*** DATASET RECORDS Section Begins ***

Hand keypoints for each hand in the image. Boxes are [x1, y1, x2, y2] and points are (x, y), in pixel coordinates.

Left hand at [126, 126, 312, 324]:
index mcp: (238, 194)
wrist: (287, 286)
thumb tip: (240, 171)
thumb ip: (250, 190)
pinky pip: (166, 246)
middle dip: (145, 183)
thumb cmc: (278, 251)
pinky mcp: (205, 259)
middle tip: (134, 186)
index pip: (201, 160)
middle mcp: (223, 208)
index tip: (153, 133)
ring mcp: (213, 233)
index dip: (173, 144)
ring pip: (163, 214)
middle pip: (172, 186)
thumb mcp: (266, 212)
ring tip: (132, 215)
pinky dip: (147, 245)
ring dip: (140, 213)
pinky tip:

*** DATASET RECORDS Section Ends ***

Out of the listing above, reproduce exactly the lines from the one with "wrist: (287, 286)" up to and including the one with "index dip: (173, 144)".

wrist: (287, 286)
thumb tip: (240, 171)
thumb ip: (250, 190)
pinky pip: (166, 246)
middle dip: (145, 183)
thumb cmc: (278, 251)
pinky mcp: (205, 259)
middle tip: (134, 186)
index pip: (201, 160)
middle mcp: (223, 208)
index tip: (153, 133)
ring mcp: (213, 233)
index dip: (173, 144)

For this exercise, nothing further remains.